For more than a year and a half, dozens of abuses have been recorded in Sudan, between ethnic crimes and sexual violence, causing thousands of deaths. As early as July 2023, four months after the start of the conflict, the prosecutor of the International Criminal Court (ICC) confirmed the opening of investigations into crimes committed in the country. These relate in particular to the discovery of a mass grave containing the bodies of 87 people of the Massalit ethnic group, killed by the RSF in Al-Geneina. ICC prosecutor Karim Khan hoped this summer to be able to “announce requests for arrest warrants against some of the individuals most responsible for what we are seeing right now”.

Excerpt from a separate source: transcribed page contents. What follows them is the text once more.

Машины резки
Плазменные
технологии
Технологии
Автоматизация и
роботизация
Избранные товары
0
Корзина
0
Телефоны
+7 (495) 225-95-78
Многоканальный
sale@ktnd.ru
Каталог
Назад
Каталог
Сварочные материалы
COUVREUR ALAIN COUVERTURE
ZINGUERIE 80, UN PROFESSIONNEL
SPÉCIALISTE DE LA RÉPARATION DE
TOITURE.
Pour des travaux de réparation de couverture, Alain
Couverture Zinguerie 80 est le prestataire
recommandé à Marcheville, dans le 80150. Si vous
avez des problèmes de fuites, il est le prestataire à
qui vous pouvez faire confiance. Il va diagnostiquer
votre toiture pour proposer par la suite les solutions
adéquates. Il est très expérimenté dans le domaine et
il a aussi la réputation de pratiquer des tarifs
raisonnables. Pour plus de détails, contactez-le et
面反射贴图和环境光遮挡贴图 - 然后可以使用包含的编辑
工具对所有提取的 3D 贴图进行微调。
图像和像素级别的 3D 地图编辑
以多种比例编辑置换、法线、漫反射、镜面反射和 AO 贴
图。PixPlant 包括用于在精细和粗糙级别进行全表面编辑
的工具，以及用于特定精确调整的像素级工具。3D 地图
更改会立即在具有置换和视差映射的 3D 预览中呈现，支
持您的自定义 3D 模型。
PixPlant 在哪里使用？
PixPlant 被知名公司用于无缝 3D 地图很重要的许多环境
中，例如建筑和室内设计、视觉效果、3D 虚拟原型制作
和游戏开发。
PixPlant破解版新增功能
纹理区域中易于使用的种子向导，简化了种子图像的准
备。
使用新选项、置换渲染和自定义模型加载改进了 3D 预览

In response to the numerous abuses observed, the UN Security Council and the United States regularly extend the list of Sudanese military officials under sanction, often leaders of the RSF, freezing their assets or banning them from traveling. Since the years 1990, an embargo also prohibited the sale of arms to Sudan, but several Amnesty International investigations have highlighted an influx of arms coming from the United Arab Emirates, Russia and China, in particular.
In the meantime, evidence of war crimes continues to flood social media. Thousands of videos are circulating on Telegram where soldiers themselves film their misdeeds, which are of a rare atrocity. The lack of censorship of the platforms suggests dozens of humiliations of prisoners, charred or dismembered corpses, when they are not images of young children playing with weapons.